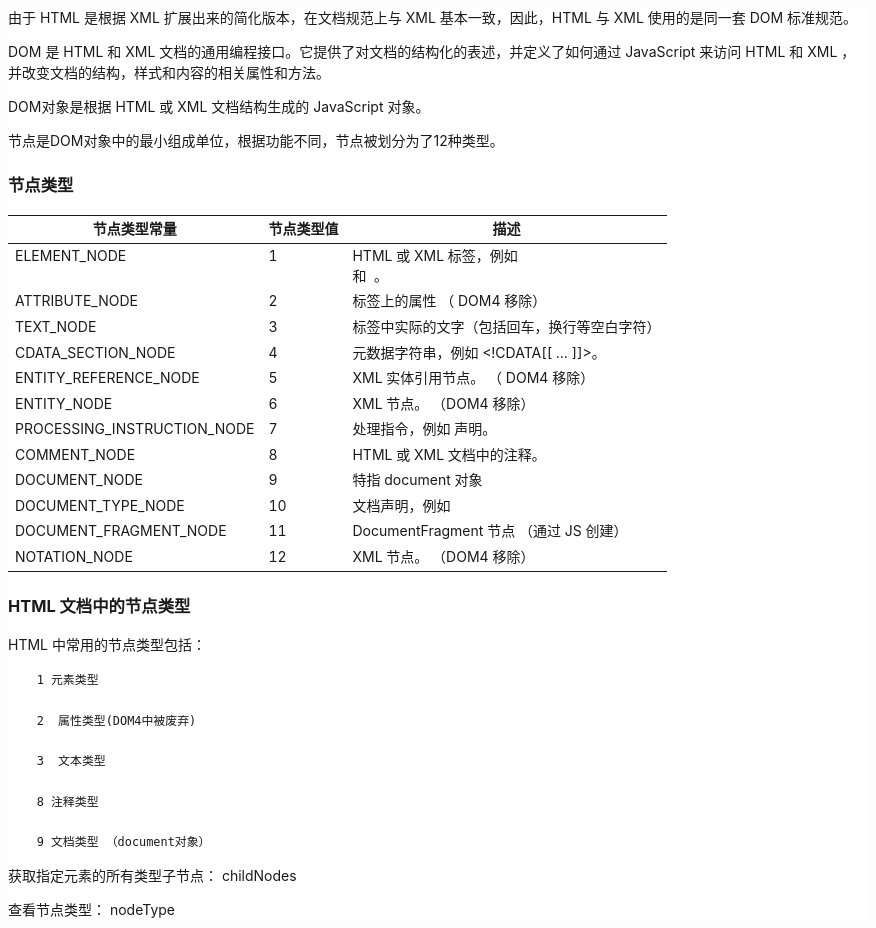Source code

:  由于 HTML 是根据 XML 扩展出来的简化版本，在文档规范上与 XML 基本一致，因此，HTML 与 XML 使用的是同一套 DOM 标准规范。

 DOM 是 HTML 和 XML 文档的通用编程接口。它提供了对文档的结构化的表述，并定义了如何通过 JavaScript 来访问 HTML 和 XML ，并改变文档的结构，样式和内容的相关属性和方法。

 DOM对象是根据 HTML 或 XML 文档结构生成的 JavaScript 对象。

节点是DOM对象中的最小组成单位，根据功能不同，节点被划分为了12种类型。



### 节点类型

| 节点类型常量                | 节点类型值 | 描述                                            |
| --------------------------- | ---------- | ----------------------------------------------- |
| ELEMENT_NODE                | 1          | HTML 或 XML  标签，例如 <div> 和 <img> 。       |
| ATTRIBUTE_NODE              | 2          | 标签上的属性     （ DOM4 移除）                 |
| TEXT_NODE                   | 3          | 标签中实际的文字（包括回车，换行等空白字符）    |
| CDATA_SECTION_NODE          | 4          | 元数据字符串，例如  <!CDATA[[  … ]]>。          |
| ENTITY_REFERENCE_NODE       | 5          | XML 实体引用节点。  （ DOM4 移除）              |
| ENTITY_NODE                 | 6          | XML <!ENTITY ...> 节点。    （DOM4  移除）      |
| PROCESSING_INSTRUCTION_NODE | 7          | 处理指令，例如  <?xml-stylesheet  ... ?> 声明。 |
| COMMENT_NODE                | 8          | HTML 或 XML 文档中的注释。                      |
| DOCUMENT_NODE               | 9          | 特指  document  对象                            |
| DOCUMENT_TYPE_NODE          | 10         | 文档声明，例如 <!DOCTYPE  html>                 |
| DOCUMENT_FRAGMENT_NODE      | 11         | DocumentFragment 节点    （通过 JS 创建）       |
| NOTATION_NODE               | 12         | XML <!NOTATION ...> 节点。  （DOM4 移除）       |



### HTML 文档中的节点类型

HTML 中常用的节点类型包括：

 		1 元素类型

 		2  属性类型(DOM4中被废弃)

 		3  文本类型

 		8 注释类型

 		9 文档类型 （document对象）



获取指定元素的所有类型子节点： childNodes

查看节点类型： nodeType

----

§ **WHAT IS BEING ASKED**
In the copy, omit the pictures and give every line of the data exactly.

§ **SOLUTION TO THE EXERCISE**
Source code

:  由于 HTML 是根据 XML 扩展出来的简化版本，在文档规范上与 XML 基本一致，因此，HTML 与 XML 使用的是同一套 DOM 标准规范。

 DOM 是 HTML 和 XML 文档的通用编程接口。它提供了对文档的结构化的表述，并定义了如何通过 JavaScript 来访问 HTML 和 XML ，并改变文档的结构，样式和内容的相关属性和方法。

 DOM对象是根据 HTML 或 XML 文档结构生成的 JavaScript 对象。

节点是DOM对象中的最小组成单位，根据功能不同，节点被划分为了12种类型。



### 节点类型

| 节点类型常量                | 节点类型值 | 描述                                            |
| --------------------------- | ---------- | ----------------------------------------------- |
| ELEMENT_NODE                | 1          | HTML 或 XML  标签，例如 <div> 和 <img> 。       |
| ATTRIBUTE_NODE              | 2          | 标签上的属性     （ DOM4 移除）                 |
| TEXT_NODE                   | 3          | 标签中实际的文字（包括回车，换行等空白字符）    |
| CDATA_SECTION_NODE          | 4          | 元数据字符串，例如  <!CDATA[[  … ]]>。          |
| ENTITY_REFERENCE_NODE       | 5          | XML 实体引用节点。  （ DOM4 移除）              |
| ENTITY_NODE                 | 6          | XML <!ENTITY ...> 节点。    （DOM4  移除）      |
| PROCESSING_INSTRUCTION_NODE | 7          | 处理指令，例如  <?xml-stylesheet  ... ?> 声明。 |
| COMMENT_NODE                | 8          | HTML 或 XML 文档中的注释。                      |
| DOCUMENT_NODE               | 9          | 特指  document  对象                            |
| DOCUMENT_TYPE_NODE          | 10         | 文档声明，例如 <!DOCTYPE  html>                 |
| DOCUMENT_FRAGMENT_NODE      | 11         | DocumentFragment 节点    （通过 JS 创建）       |
| NOTATION_NODE               | 12         | XML <!NOTATION ...> 节点。  （DOM4 移除）       |



### HTML 文档中的节点类型

HTML 中常用的节点类型包括：

 		1 元素类型

 		2  属性类型(DOM4中被废弃)

 		3  文本类型

 		8 注释类型

 		9 文档类型 （document对象）



获取指定元素的所有类型子节点： childNodes

查看节点类型： nodeType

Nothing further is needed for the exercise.